### WORK ORDER 1
In the listing, from its first line up to and including the line with "right elbow: (721, 346, -4)", replace "left knee" with "left knee joint" and leave everything else unchanged.

### EXTRACT PROVIDED

┄┄┄┄┄┄┄┄┄┄

I think he’s the only guy from the 60s that’s still – I mean I haven’t really checked out Leonard Cohen’s latest music so much – he’s still got an edge and he still means it and he’s never settled, he’s never got too comfortable. He’s always trying to challenge himself and his audience. He’s a serious artist in that respect and I think that’s an inspiring thing. I really love the Psychedelic Pill record, I think it’s great, there’s some great stuff on there. The first track was fucking 27 minutes long, Driftin’ Back. He’s not really trying to please anyone, it’s not like he’s trying to get a hit record or something. So yeah, he’s inspiring and last night’s gig was fantastic. It was a great selection of songs and I love Neil when he has the Crazy Horse band behind him. They’ve still got it.

I think the thing that amazes me is that he’s still basically putting out an album a year.

Did you read his book where he was talking about giving up smoking and drinking? I think it was smoking that gave him his muse and then he gave it up and he didn’t write a song for nine months or ten months and it was freaking him out because he never had problems writing songs before, they used to just flow through him. He even wrote a song about it, Driftin’ Back. I was thinking about it last night. I was thinking, ‘God, he must have been pretty stoned onstage and now he’s up there and he’s straight and it’s still great’.

You just played Glasgow Green over the weekend with The Stone Roses. How was it?

┄┄┄┄┄┄┄┄┄┄

### WORK ORDER 2
Extend the interview excerpt about Neil Young past its final line.

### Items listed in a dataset
┄┄┄┄┄┄┄┄┄┄

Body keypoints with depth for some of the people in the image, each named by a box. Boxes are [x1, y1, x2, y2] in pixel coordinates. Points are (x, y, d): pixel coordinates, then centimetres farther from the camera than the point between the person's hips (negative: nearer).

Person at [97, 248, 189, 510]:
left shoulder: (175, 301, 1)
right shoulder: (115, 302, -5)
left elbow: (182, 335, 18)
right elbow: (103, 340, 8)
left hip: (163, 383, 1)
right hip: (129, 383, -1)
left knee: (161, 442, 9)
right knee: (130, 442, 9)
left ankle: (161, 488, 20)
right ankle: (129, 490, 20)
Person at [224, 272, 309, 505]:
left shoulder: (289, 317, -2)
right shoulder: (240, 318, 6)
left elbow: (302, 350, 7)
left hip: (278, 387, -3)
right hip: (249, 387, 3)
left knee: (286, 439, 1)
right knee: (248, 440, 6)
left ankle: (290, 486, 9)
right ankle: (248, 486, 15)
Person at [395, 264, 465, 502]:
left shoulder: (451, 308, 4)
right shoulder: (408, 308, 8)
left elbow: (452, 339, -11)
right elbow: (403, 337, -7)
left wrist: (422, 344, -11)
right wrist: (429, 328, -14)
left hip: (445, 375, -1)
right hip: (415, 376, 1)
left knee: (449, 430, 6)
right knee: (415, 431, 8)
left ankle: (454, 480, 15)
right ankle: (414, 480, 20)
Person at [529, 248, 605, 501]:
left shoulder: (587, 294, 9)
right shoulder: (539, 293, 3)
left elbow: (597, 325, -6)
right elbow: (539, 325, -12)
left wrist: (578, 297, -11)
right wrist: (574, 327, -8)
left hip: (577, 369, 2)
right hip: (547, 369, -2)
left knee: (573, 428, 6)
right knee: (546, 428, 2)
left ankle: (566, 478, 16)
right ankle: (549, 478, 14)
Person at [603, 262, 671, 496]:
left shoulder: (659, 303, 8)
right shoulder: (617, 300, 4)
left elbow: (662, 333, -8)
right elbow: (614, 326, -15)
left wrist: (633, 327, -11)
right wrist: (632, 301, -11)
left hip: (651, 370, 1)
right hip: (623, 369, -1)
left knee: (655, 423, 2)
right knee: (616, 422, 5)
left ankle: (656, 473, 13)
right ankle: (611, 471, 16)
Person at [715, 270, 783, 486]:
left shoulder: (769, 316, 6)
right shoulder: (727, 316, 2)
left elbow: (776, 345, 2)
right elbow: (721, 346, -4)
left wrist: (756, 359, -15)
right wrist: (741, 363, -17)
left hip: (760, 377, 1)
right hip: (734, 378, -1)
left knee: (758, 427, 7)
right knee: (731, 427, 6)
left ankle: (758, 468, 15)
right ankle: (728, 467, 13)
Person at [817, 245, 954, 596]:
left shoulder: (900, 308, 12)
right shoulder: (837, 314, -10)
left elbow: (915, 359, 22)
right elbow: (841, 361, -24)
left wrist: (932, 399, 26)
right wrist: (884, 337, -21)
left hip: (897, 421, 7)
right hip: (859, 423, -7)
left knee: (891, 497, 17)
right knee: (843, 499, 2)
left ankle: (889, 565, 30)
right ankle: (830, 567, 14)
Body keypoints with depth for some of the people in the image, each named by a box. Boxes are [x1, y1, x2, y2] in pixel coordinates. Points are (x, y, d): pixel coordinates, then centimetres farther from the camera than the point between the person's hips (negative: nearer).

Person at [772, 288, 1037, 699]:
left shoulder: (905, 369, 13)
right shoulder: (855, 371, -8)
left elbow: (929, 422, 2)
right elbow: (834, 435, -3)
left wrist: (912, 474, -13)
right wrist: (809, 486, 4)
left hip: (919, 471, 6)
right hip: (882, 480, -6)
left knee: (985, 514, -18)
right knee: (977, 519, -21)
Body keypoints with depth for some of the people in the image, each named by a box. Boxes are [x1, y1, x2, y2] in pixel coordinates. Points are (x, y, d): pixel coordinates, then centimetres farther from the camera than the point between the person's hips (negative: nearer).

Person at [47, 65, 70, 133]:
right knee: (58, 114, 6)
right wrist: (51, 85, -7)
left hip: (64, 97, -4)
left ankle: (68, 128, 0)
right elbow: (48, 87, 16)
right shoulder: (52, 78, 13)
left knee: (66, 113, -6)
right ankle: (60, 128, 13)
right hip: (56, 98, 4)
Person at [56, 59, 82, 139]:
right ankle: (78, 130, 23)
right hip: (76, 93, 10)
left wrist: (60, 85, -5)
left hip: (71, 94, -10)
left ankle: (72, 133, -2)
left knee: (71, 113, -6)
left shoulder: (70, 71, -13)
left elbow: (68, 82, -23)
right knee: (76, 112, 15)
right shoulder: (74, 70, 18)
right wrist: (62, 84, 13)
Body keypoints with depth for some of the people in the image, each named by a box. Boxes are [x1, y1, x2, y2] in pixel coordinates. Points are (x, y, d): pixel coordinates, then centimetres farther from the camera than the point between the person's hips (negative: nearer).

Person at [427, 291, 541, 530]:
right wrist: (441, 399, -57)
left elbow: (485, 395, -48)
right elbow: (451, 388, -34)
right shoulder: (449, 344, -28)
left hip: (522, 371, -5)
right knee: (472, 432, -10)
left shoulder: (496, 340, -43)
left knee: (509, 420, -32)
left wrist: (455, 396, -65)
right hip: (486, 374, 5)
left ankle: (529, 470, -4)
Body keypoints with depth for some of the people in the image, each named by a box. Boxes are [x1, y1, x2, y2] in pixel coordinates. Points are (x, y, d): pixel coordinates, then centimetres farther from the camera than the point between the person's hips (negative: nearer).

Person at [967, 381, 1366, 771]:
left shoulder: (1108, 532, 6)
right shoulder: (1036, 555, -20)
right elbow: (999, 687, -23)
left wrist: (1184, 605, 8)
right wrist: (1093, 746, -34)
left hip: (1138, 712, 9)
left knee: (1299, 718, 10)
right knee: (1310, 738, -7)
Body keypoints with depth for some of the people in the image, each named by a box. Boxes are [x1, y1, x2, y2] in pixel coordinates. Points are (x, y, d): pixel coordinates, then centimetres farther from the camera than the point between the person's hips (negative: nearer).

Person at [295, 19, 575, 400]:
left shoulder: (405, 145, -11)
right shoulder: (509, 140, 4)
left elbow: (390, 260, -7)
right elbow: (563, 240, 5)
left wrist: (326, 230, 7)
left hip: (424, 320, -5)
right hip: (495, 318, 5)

┄┄┄┄┄┄┄┄┄┄

### RESPONSE 1
Body keypoints with depth for some of the people in the image, each named by a box. Boxes are [x1, y1, x2, y2] in pixel coordinates. Points are (x, y, d): pixel coordinates, then centimetres farther from the camera than the point between the person's hips (negative: nearer).

Person at [97, 248, 189, 510]:
left shoulder: (175, 301, 1)
right shoulder: (115, 302, -5)
left elbow: (182, 335, 18)
right elbow: (103, 340, 8)
left hip: (163, 383, 1)
right hip: (129, 383, -1)
left knee joint: (161, 442, 9)
right knee: (130, 442, 9)
left ankle: (161, 488, 20)
right ankle: (129, 490, 20)
Person at [224, 272, 309, 505]:
left shoulder: (289, 317, -2)
right shoulder: (240, 318, 6)
left elbow: (302, 350, 7)
left hip: (278, 387, -3)
right hip: (249, 387, 3)
left knee joint: (286, 439, 1)
right knee: (248, 440, 6)
left ankle: (290, 486, 9)
right ankle: (248, 486, 15)
Person at [395, 264, 465, 502]:
left shoulder: (451, 308, 4)
right shoulder: (408, 308, 8)
left elbow: (452, 339, -11)
right elbow: (403, 337, -7)
left wrist: (422, 344, -11)
right wrist: (429, 328, -14)
left hip: (445, 375, -1)
right hip: (415, 376, 1)
left knee joint: (449, 430, 6)
right knee: (415, 431, 8)
left ankle: (454, 480, 15)
right ankle: (414, 480, 20)
Person at [529, 248, 605, 501]:
left shoulder: (587, 294, 9)
right shoulder: (539, 293, 3)
left elbow: (597, 325, -6)
right elbow: (539, 325, -12)
left wrist: (578, 297, -11)
right wrist: (574, 327, -8)
left hip: (577, 369, 2)
right hip: (547, 369, -2)
left knee joint: (573, 428, 6)
right knee: (546, 428, 2)
left ankle: (566, 478, 16)
right ankle: (549, 478, 14)
Person at [603, 262, 671, 496]:
left shoulder: (659, 303, 8)
right shoulder: (617, 300, 4)
left elbow: (662, 333, -8)
right elbow: (614, 326, -15)
left wrist: (633, 327, -11)
right wrist: (632, 301, -11)
left hip: (651, 370, 1)
right hip: (623, 369, -1)
left knee joint: (655, 423, 2)
right knee: (616, 422, 5)
left ankle: (656, 473, 13)
right ankle: (611, 471, 16)
Person at [715, 270, 783, 486]:
left shoulder: (769, 316, 6)
right shoulder: (727, 316, 2)
left elbow: (776, 345, 2)
right elbow: (721, 346, -4)

### RESPONSE 2
Yeah, it was great. We did two shows at the weekend; we did the Stone Roses show which was to 50000 people in a park, Glasgow Green, right in the dead centre of Glasgow. Then the night before we did one. Jim Lambie’s a friend of ours. He’s an artist. He was up for the Turner Prize a few years ago and he’s maybe a little bit younger than me, maybe four years. He designed the cover for More Light and he designed the Dirty Hits album cover as well. Anyway, he’s got a poetry club. He’s taken over this railway arch in Glasgow and he’s painted it up and put artwork in it and stuff. He’s just made it a really cool rock n roll place. Every Friday night they have a night called Neu Reekie! and they have a little bit of music, a little bit of poetry.

We played a 40 minute psychedelic set in front of 100 people because it’s such a small club. We played some song from More Light like Tenement Kid, Turn Each Other Inside Out, River Of Pain and some of those we’ve never played live before and then we played some songs from the Vanishing Point album like Burning Wheel and Out Of The Void. It was a really cool psychedelic set. Jim had an oil lamp projecting over our faces and he filmed the whole thing. He was documenting everything. He brought Lawrence up from Felt, Davy Henderson from The Fire Engines was there, Michael Clarke the dancer was there, Douglas Hart, bassist in The Jesus And Mary Chain. It was a fucking great night. Then we did the Stone Roses gig and that was great. 50000 people just up for it. Completely wasted. They’d been drinking all day and doing whatever else they do to get themselves through a rock concert.  We played a good set, the Roses played a good set and I think everyone went home happy.

You mentioned you played some songs from More Light that you’ve not played before. How many tracks from the album are you including in your current sets?

I tell you what it is, right? We haven’t been playing that many gigs. We’ve played about maybe three gigs in the last month because we’re getting ready to go out and play festivals. Depending on where your slot is at the festival, that determines how many songs you can play in a set. So for instance, we’re playing like a 50-55 minute set at the moment so it’s roughly five songs from More Light and five older songs. When we go out and do it on tour later in the year, we’ll be playing a lot more songs from More Light. I still think with a festival set, playing five new songs out of ten is pretty good.

Sure. Especially when a lot of bands tend to veer towards hit-heavy sets at festivals.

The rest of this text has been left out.